DOCUMENT EXTRACT:
Microsoft Azure Data Lake: grow fearless

Rapid data growth: be aware and prepared

Keep growing is one of the main topics for companies. When we talk about growth, we think of things like more employees, more branches and more cash flow. Thanks to today’s technology, we are able to record all of that information digitally and summarise it into more valuable data. Data gives us opportunities to have a better insight into the business, from demand and supply to business performance and customer relations. Data goes beyond record information nowadays. It also enables us to correlate and forecast, facilitating short term planning and long-term strategy making.

Rapid data growth shouldn’t be a problem

Besides all the opportunities and excitement growth brings, managing fast-growing data starts to be challenging. Where and how to store data? Which part of data is useful information and which part is just eating storage resources? How could we extract value from data?

The awareness for data management is growing these years as we can see more data related positions in the market: data analyst, data engineer and data scientist. On the one hand, data professionals extract value from data as business required. On the other hand, each step of data transformation, transition, process and analysis means that more data are generated.

We see that this rapid growth leads to pressure for storage. If we think about storage as part of a business growth strategy, what would be the ideal situation?

No bottleneck from storage. Business growth should never feel the limit of storage. Once the business starts to feel the limit, it normally means that business growth has to slow down to put extra energy somewhere else. Ideally, storage should be unlimited.

GIVEN DATA:
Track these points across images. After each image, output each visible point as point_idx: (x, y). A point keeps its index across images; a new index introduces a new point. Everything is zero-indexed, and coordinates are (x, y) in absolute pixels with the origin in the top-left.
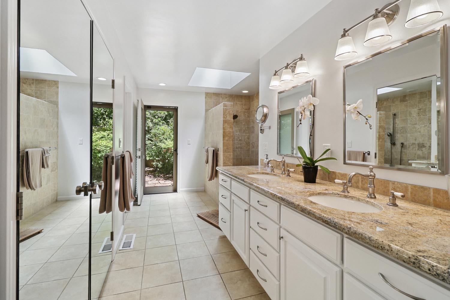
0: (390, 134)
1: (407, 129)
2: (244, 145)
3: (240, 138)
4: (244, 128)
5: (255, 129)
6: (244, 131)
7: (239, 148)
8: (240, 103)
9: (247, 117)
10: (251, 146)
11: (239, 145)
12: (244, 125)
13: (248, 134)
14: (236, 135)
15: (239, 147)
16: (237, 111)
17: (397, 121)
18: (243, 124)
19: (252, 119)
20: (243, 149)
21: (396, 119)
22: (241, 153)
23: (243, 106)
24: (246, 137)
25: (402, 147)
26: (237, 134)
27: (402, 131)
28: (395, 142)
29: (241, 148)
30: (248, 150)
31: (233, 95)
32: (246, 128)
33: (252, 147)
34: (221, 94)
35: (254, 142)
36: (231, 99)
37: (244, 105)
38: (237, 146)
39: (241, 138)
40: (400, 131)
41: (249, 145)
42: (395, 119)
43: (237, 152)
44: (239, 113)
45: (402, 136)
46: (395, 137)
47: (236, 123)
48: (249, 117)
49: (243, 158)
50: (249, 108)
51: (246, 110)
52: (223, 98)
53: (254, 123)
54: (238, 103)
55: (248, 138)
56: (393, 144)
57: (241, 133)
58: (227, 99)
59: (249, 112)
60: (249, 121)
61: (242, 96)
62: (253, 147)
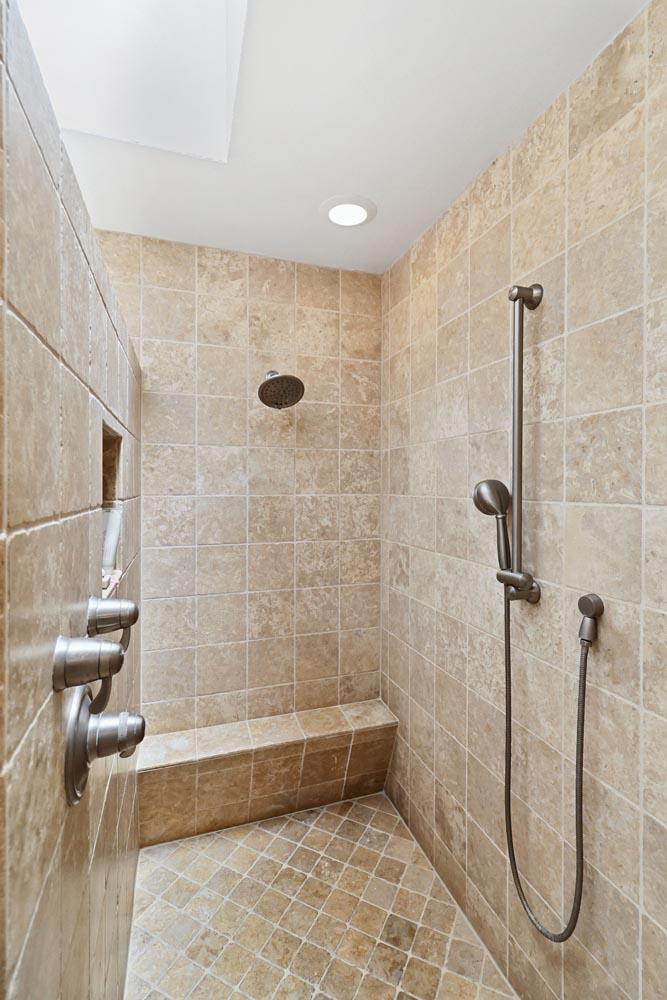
0: (497, 488)
1: (638, 445)
2: (347, 558)
3: (326, 522)
4: (347, 463)
5: (411, 466)
6: (349, 479)
7: (318, 579)
8: (319, 312)
9: (364, 399)
10: (387, 564)
11: (321, 563)
12: (349, 442)
13: (371, 498)
14: (300, 500)
15: (318, 573)
16: (306, 362)
17: (554, 360)
18: (342, 436)
19: (392, 407)
20: (342, 582)
21: (545, 345)
22: (329, 606)
23: (344, 334)
24: (360, 513)
25: (591, 642)
26: (307, 494)
27: (587, 466)
28: (530, 578)
29: (331, 578)
30: (374, 588)
31: (277, 262)
32: (361, 464)
33: (393, 573)
34: (201, 249)
35: (406, 551)
36: (266, 286)
37: (349, 327)
38: (308, 569)
39: (333, 521)
40: (576, 464)
41: (377, 561)
42: (536, 341)
43: (305, 606)
44: (316, 370)
45: (589, 520)
46: (537, 521)
47: (300, 429)
48: (373, 396)
49: (341, 636)
50: (378, 348)
51: (359, 353)
52: (214, 278)
53: (404, 428)
54: (309, 310)
55: (373, 521)
56: (524, 591)
57: (332, 492)
58: (238, 283)
59: (378, 368)
60: (376, 421)
61: (335, 272)
62: (403, 578)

PROBLEM: Reproduce the passage of the Azure Data Lake article from "Rapid data growth shouldn’t" up to and including "the ideal situation?" word for word.

SOLUTION TO THIS PROBLEM:
Rapid data growth shouldn’t be a problem

Besides all the opportunities and excitement growth brings, managing fast-growing data starts to be challenging. Where and how to store data? Which part of data is useful information and which part is just eating storage resources? How could we extract value from data?

The awareness for data management is growing these years as we can see more data related positions in the market: data analyst, data engineer and data scientist. On the one hand, data professionals extract value from data as business required. On the other hand, each step of data transformation, transition, process and analysis means that more data are generated.

We see that this rapid growth leads to pressure for storage. If we think about storage as part of a business growth strategy, what would be the ideal situation?